A chat with Aureal
I had the opportunity to speak with Aureal's Toni Schneider, who was kind enough to relate to me the details of the Vortex 2 and why they think that it's the Right Thing to do. I also talked to the folks at Creative Labs at Comdex, and Micah Stroud was able to fill me in on the details concerning EAX and the Sound Blaster Live!.
3D Positional Sound
Both the SBLive and the MX300 support 3D positional sound via 4 speakers. They also support positional audio with headphones or stereo speakers, the MX300 via A3D, and the SB Live through E-Mu environmental modeling. What each of these basically amount to is virtualized 3D through only two speakers. Aureal has always advocated the use of Head Related Transfer Functions, or HRTFs, and in speaking with Micah Stroud from Creative Labs at Comdex, he mentioned that the SBLive also uses HRTFs while in two-speaker mode. However, using the Speaker utility from Creative's AudioHQ, you can only audition 3D positioning while using 4-speaker mode; it was definitely a not a focus for Creative, and they pushed hard for the "desktop theatre" 4-speaker setup for surround.

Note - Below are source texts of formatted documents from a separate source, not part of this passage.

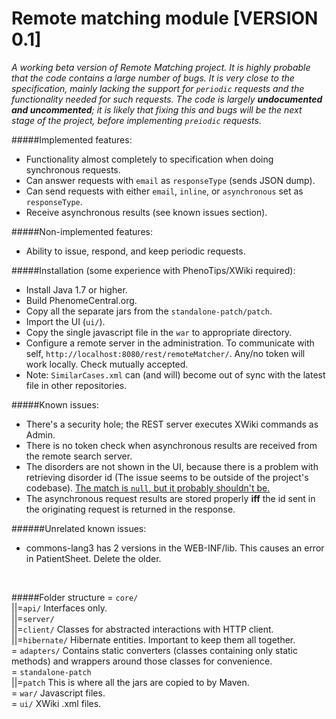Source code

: Remote matching module [VERSION 0.1]
=======================

*A working beta version of Remote Matching project. It is highly probable that the code contains a large number of bugs.
It is very close to the specification, mainly lacking the support for ```periodic``` requests and the functionality needed for such requests.
The code is largely __undocumented and uncommented__; it is likely that fixing this and bugs will be the next stage of the project,
before implementing ```preiodic``` requests.*

#####Implemented features:
 - Functionality almost completely to specification when doing synchronous requests.
 - Can answer requests with ```email``` as ```responseType``` (sends JSON dump).
 - Can send requests with either ```email```, ```inline```, or ```asynchronous``` set as ```responseType```.
 - Receive asynchronous results (see known issues section).

#####Non-implemented features:
 - Ability to issue, respond, and keep periodic requests.

#####Installation (some experience with PhenoTips/XWiki required):
 - Install Java 1.7 or higher.
 - Build PhenomeCentral.org.
 - Copy all the separate jars from the ```standalone-patch/patch```.
 - Import the UI (```ui/```).
 - Copy the single javascript file in the ```war``` to appropriate directory.
 - Configure a remote server in the administration. To communicate with self, ```http://localhost:8080/rest/remoteMatcher/```.
 Any/no token will work locally. Check mutually accepted.
 - Note: ```SimilarCases.xml``` can (and will) become out of sync with the latest file in other repositories.

#####Known issues:
 - There's a security hole; the REST server executes XWiki commands as Admin.
 - There is no token check when asynchronous results are received from the remote search server.
 - The disorders are not shown in the UI, because there is a problem with retrieving disorder id (The issue seems to be outside of the project's codebase).
 [The match is ```null```, but it probably shouldn't be.](https://github.com/phenotips/patient-network/blob/master/similarity-data-impl/src/main/java/org/phenotips/data/similarity/internal/RestrictedDisorderSimilarityView.java#L66)
 - The asynchronous request results are stored properly **iff** the id sent in the originating request is returned in the response.

######Unrelated known issues:
 - commons-lang3 has 2 versions in the WEB-INF/lib. This causes an error in PatientSheet. Delete the older.
<br>

#####Folder structure
= ```core/```<br>
||=```api/```              Interfaces only.<br>
||=```server/```<br>
||=```client/```           Classes for abstracted interactions with HTTP client.<br>
||=```hibernate/```        Hibernate entities. Important to keep them all together.<br>
= ```adapters/```          Contains static converters (classes containing only static methods) and wrappers around those classes for convenience.<br>
= ```standalone-patch```<br>
||=```patch```             This is where all the jars are copied to by Maven.<br>
= ```war/```               Javascript files.<br>
= ```ui/```                XWiki .xml files.<br>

The first question I wanted to know was: does virtualized 3D really work? This tends to be a very subjective issue, as HRTF algorithms are derived from tiny microphones placed inside the ear to analyze the effect on sounds coming from known locations. Since every ear is different, everyone perceives sound slightly differently, and to be completely accurate, HRTFs must be individually measured per individual. However, that not being possible, an HRTF from an "average" person should be accurate enough for most other people to perceive. So does it work? In short…sort of. On a pair of stereo speakers, it's slightly possible to perceive a sound travelling around your head at ear level, at about the same level of being slightly possible to fool yourself into thinking that's what you hear!
On a pair of decent headphones, it's a lot more clear, but at least to me, still pretty iffy. Toni from Aureal mentioned that in some cases, a pair of headphones can convey 3D positions more accurately than any speaker array. I was pretty skeptical. Accurately reproducing where a sound came from by sending it to a speaker in the approximate location was one thing, trying to trick the ear with a generalized, compressed mathematical algorithm is completely different. Either way, I tried it out. I used the included graphical applet and dragged a sound around my virtual head, with a little effort I actually could make out front and rear positions, but only when I was familiar with the sound, and if it stays in motion.

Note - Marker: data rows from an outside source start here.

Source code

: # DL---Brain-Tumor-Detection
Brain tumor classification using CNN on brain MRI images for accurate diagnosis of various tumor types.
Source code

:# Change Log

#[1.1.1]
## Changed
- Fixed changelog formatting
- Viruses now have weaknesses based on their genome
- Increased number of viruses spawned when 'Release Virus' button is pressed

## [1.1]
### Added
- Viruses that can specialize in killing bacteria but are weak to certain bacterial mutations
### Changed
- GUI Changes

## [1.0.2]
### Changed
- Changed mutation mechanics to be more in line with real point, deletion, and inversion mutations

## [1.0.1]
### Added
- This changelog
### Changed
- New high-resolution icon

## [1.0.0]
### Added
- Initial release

Vertical HRTFs need some work
From what I could make out (and this is a simplification), the HRTFs generally used phase-shifting (playing sounds slightly sooner from one speaker to simulate sounds closer to one side of the head) to expand the stereo image, which works great. For sounds originating from behind and on the vertical axis, various muffling filters are used to simulate sound passing by the outer ear (ever wonder why it's such an irregular-cone shape?), past the head, etc. So a steady sound source would appear to be occluded (aha!) by parts of the listener's own body parts. It's tricky, and it works, but it's not "real," as in it tends to be a learned response. I eventually learned to equate such filtered effects as sounds originating from "behind" rather than instinctively believing the sound was to the rear. That's not necessarily bad; if a game were to take advantage of the HRTFs, players would eventually be able to learn the filters and use their output, but it's more analogous to playing a different sound for something happening from behind rather than fooling the listener into thinking it's actually in the rear. Vertical sounds are even more dubious - I think seeing the graphical representation of the sound moving above or below my head was convincing me more than the sound filters itself (which sounded nothing more than very muffled from "below" as the sound supposedly passes through your body, shoulders, or earlobes). What this does mean is that there's still work to be done with 2-driver 3D.